[Frontiers in Bioscience 11, 2275-2285, September 1, 2006]

Growth inhibitory effects of quercetin on bladder cancer cell

Li Ma 1,2, Jean Magloire Feugang 3, Patricia Konarski 3, Jian Wang 3, Jianzhong Lu 1, Shengjun Fu 1, Baoliang Ma 1, Binqiang Tian 1, Changping Zou 3 and Zhingping Wang 1

1 The second hospital of Lanzhou University, Lanzhou, Gansu, China, 2 Life Science School of Lanzhou University, Lanzhou, Gansu, China, 3 Department of OB/GYN, Gynecologic Oncology, University of Arizona, Tucson, Arizona

TABLE OF CONTENTS

1. Abstract
2. Introduction
3. Materials and Methods
3.1. Reagents
3.2. Cell culture and treatment
3.3. Cytotoxicity assay
3.4. Cell growth assay
3.5. Colony formation assay
3.6. Detection of apoptosis by two different methods
3.6.1. Hoechst 33258 staining
3.6.2. TUNEL staining
3.7. Cell cycle analysis
3.8. Methylation-specific polymerase chain reaction (MSP-PCR)
3.9. Immunocytochemical staining
4. Results
4.1. Quercetin affects the cell viability
4.2. Quercetin inhibits cell growth and colony formation
4.3. Apoptosis induced by quercetin
4.4. Quercetin affects the cell cycle
4.5. Quercetin decreases the DNA methylation levels of P16 INK4a, Er beta, and RASSF1A genes
4.6. Quercetin inhibits expression of mutant P53 and surviving proteins
4.7. Quercetin does not affect the expression of tumor suppressor gene PTEN
5. Discussion
6. Conclusions
7. Acknowledgments
8. References

1. ABSTRACT

Quercetin, a flavonoid found in many fruits and vegetables, belongs to an extensive class of polyphenolic compounds.
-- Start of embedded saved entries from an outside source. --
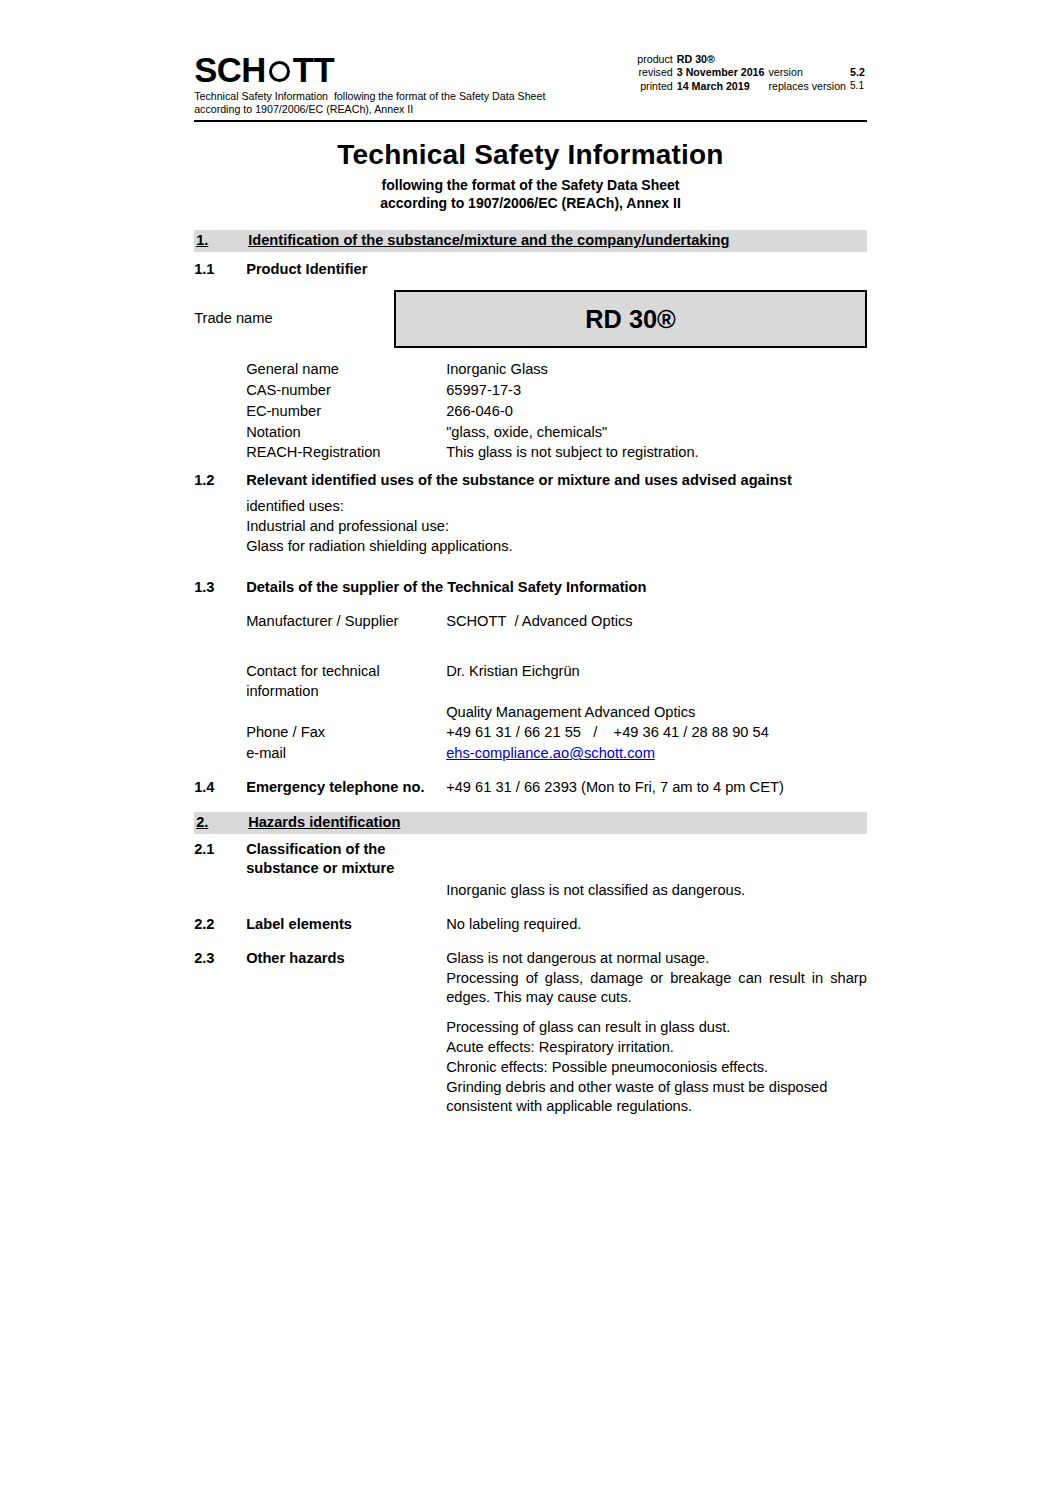SCH TT
Technical Safety Information following the format of the Safety Data Sheet
according to 1907/2006/EC (REACh), Annex II
| product | RD 30® | | |
| revised | 3 November 2016 | version | 5.2 |
| printed | 14 March 2019 | replaces version | 5.1 |
Technical Safety Information
following the format of the Safety Data Sheet
according to 1907/2006/EC (REACh), Annex II
1.
Identification of the substance/mixture and the company/undertaking
1.1
Product Identifier
Trade name
RD 30®
General name
Inorganic Glass
CAS-number
65997-17-3
EC-number
266-046-0
Notation
"glass, oxide, chemicals"
REACH-Registration
This glass is not subject to registration.
1.2
Relevant identified uses of the substance or mixture and uses advised against
identified uses:
Industrial and professional use:
Glass for radiation shielding applications.
1.3
Details of the supplier of the Technical Safety Information
Manufacturer / Supplier
SCHOTT / Advanced Optics
Contact for technical information
Dr. Kristian Eichgrün
Quality Management Advanced Optics
Phone / Fax
+49 61 31 / 66 21 55 / +49 36 41 / 28 88 90 54
e-mail
ehs-compliance.ao@schott.com
1.4
Emergency telephone no.
+49 61 31 / 66 2393 (Mon to Fri, 7 am to 4 pm CET)
2.
Hazards identification
2.1
Classification of the substance or mixture
Inorganic glass is not classified as dangerous.
2.2
Label elements
No labeling required.
2.3
Other hazards
Glass is not dangerous at normal usage.
Processing of glass, damage or breakage can result in sharp edges. This may cause cuts.
Processing of glass can result in glass dust.
Acute effects: Respiratory irritation.
Chronic effects: Possible pneumoconiosis effects.
Grinding debris and other waste of glass must be disposed
consistent with applicable regulations.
Previous studies reported that quercetin inhibits the proliferation of various cancer cells and tumor growth in animal models. We investigated the growth inhibition and colony formation of quercetin on three bladder cancer cells (EJ, J82 and T24). The expression of tumor suppressor genes and oncogenes such as P53, Survivin, PTEN, as well as the methylation status of these genes was also evaluated. We observed that quercetin induced apoptosis in bladder cancer cells in a time- and dose-dependent manner. Quercetin (100 micromolars) significantly inhibited EJ, T24 and J82 cell growth accompanied by an increase in the G0/G1 phase. In all cell lines, quercetin decreased the expression of mutant P53 and Survivin proteins. However, there was no change in the level of PTEN protein. Moreover, the DNA methylation levels of the estrogen receptor (Er-beta), P16INK4a and RASSF1A were strongly decreased (from 35 to 70%) in the quercetin-treated group compared to the control. In conclusion, our study suggested that quercetin inhibits growth, colony formation and hypermethylation of bladder cancer cell lines. Quercetin-induced apoptosis might be associated with a decrease in mutant P53 and Survivin proteins.